RNA-Seq uses next-generation sequencing (NGS) sequencing to reveal the constantly altering cellular transcriptome. The data from RNA-seq is dynamic, and it can capture alternative gene spliced transcripts, mutations/SNPs, post-transcriptional modifications, and alterations in gene expression over a period. The methods of NGS and RNA seq data analysis have been developed and standardized over the last one decade.
i. Demystification of existing Mendelian inherited diseases and contribute to the development of personalized medicine
RNA-Seq has the ability to diagnose Mendelian inherited diseases, identify the profile biomarkers, diagnose new genetic diseases, and profile new drug pathways within the cells. It can determine the gene expression profile of a given sample accurately and quickly. The most significant application of RNA-seq is personalized medicine. It can be applied for the development of personalized medication for different subgroups and individual patients. The results of the sequencing and analytics can potentially determine new drug pathways and therapeutic opportunity for individuals depending on the cost of the process.
ii. Highlight cancer progression and show new drug pathways
The Cancer Genome Atlas (TCGA) and the encyclopedia of DNA elements (ENCODE) have utilized various techniques of RNA seq data analysisfor extensive periods in due course of their project. They have used standardized methods to characterize numerous cancer cell lines and primary tumor cells from donors. The aim of TCGA was to collect and analyze data from over 30 different types of tumors from patients to unravel the mechanism of malignancy and cancer progression. On the other hand, ENCODE aimed to determine the gene regulatory regions within the entire genome from different cohorts. That would give the researchers an understanding of the genetic and epigenetic regulatory layers.
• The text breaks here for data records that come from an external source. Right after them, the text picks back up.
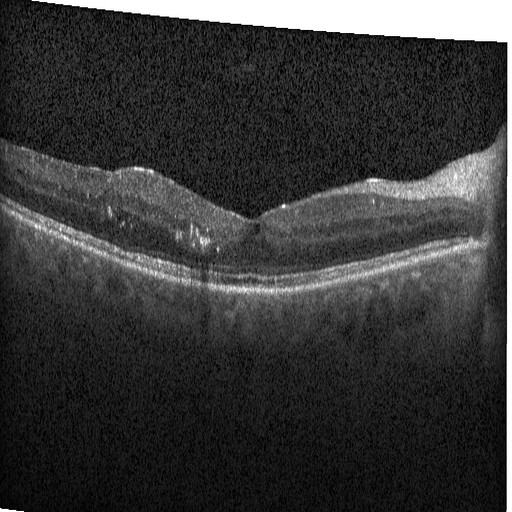

OCT line scan; Heidelberg Spectralis. The scan shows diabetic macular edema (DME).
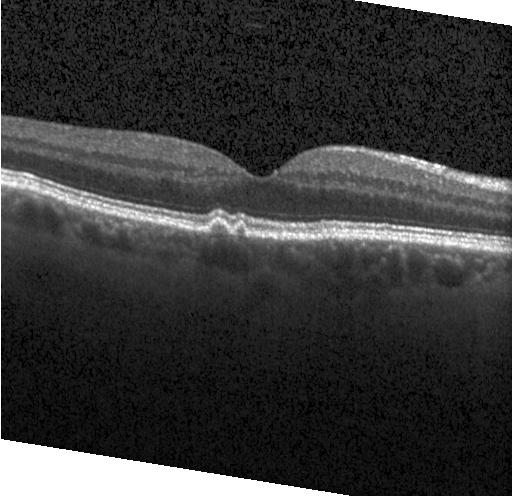
Macular OCT: drusen.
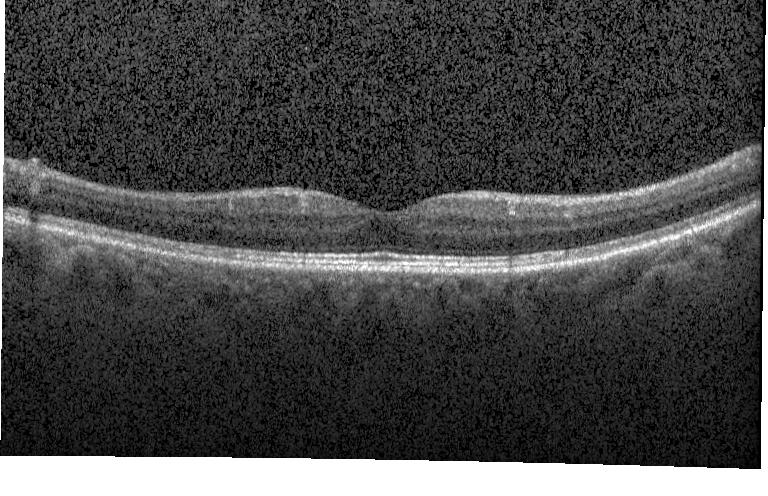

OCT line scan. Spectral-domain OCT — Assessment: neither choroidal neovascularization, diabetic macular edema, nor drusen.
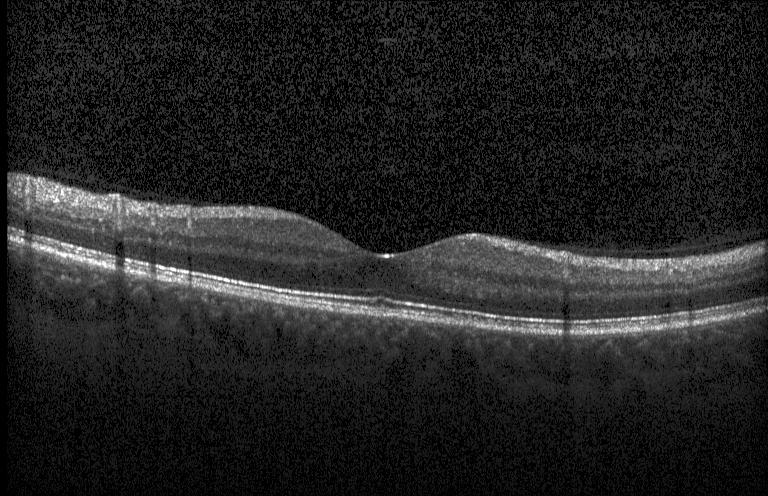 Retinal OCT B-scan. Impression: no choroidal neovascularization, no diabetic macular edema, and no drusen.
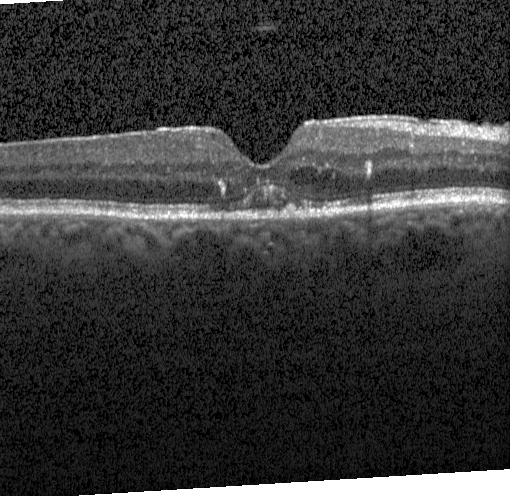

The scan shows choroidal neovascularization (CNV).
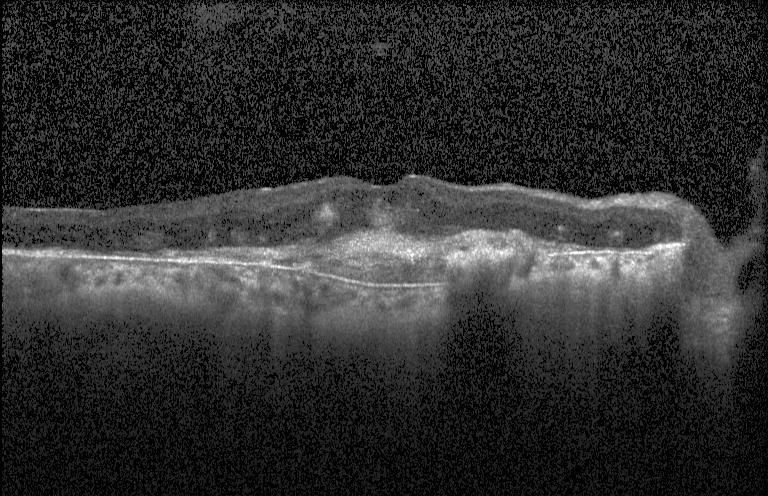

Acquired on a Heidelberg Spectralis; OCT B-scan. Impression: choroidal neovascularization (CNV).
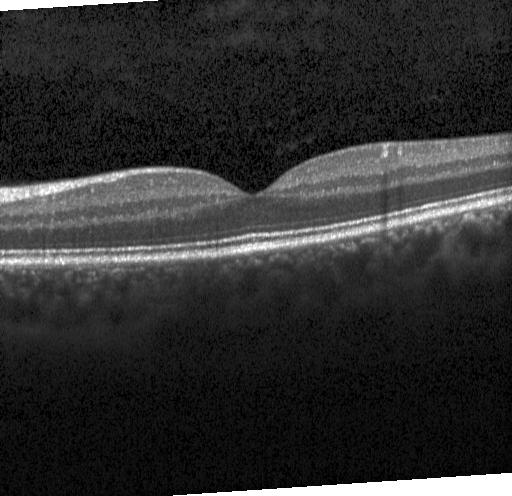 Retinal OCT cross-section showing no choroidal neovascularization, diabetic macular edema, or drusen.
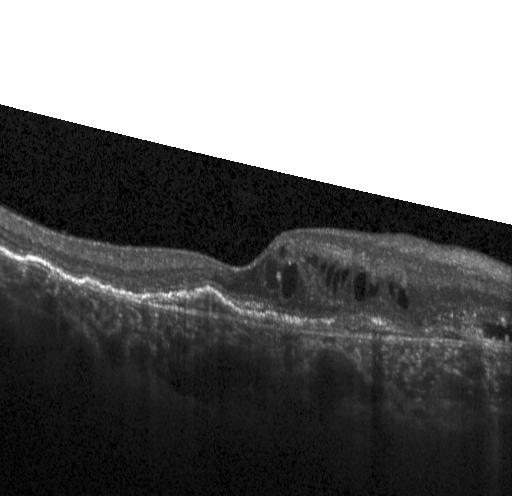 OCT finding: a choroidal neovascular membrane.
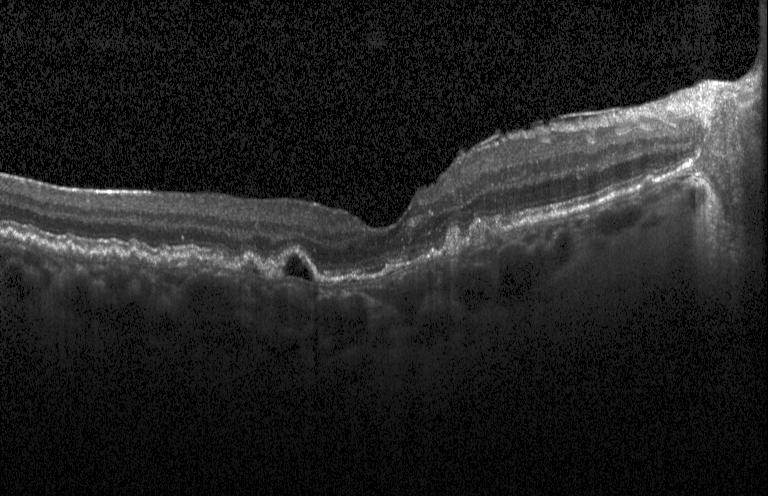
OCT B-scan showing a choroidal neovascular membrane.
RNA-Seq can identify the single nucleotide polymorphisms (SNPs), fusions of genes and allele-specific expressions that potentially play a role in the development of cancer.
iii. Unfurling of the intron variations that contribute to genetic diseases
RNA seq data analysis allows the researchers to identify the underlying genetic cause of diseases beyond exomes. Diseases caused by upregulation or downregulation of specific protein expression due to mutations or variations in the regulatory regions of the genes can also be explored via NGS RNA-seq. RNA seq data analysis can determine alternative splicing events in a cell giving rise to altered protein expression. Moreover, RNA-Seq can explore different types of RNA, including miRNA, ribosomal RNA, and tRNA. It enables the scientists and medical professionals to identify the potential causes of a disorder that lies within the messenger RNA or RNA transcripts of a sample.
What is the need for advanced analytics for interpreting RNA seq data?
There was once a time when the interpretation of RNA-Seq data took one whole day or longer. However, the presence of ready-to-use automated pipelines and reports in their ready-to-publish format has reduced the time necessary to interpret RNA-seq data to an hour. Research teams leverage cloud-hosted secure software to create between 1 and 1000 parallel workflows for the RNA seq data analysis of humongous amounts of data from their experiments to reach replicable results within one hour. The presence of automated software workflows that capture and analyze RNA-seq data allows the simplification of the most complex analytics processes.
The massive variation in the different types of RNA and their analysis of the data arising from their sequencing demands reliable tools for analysis that produces replicable results. The availability of high-speed analytics techniques in a cloud-based format allows the researchers to accurately analyze and interpret the results from the RNA sequencing data.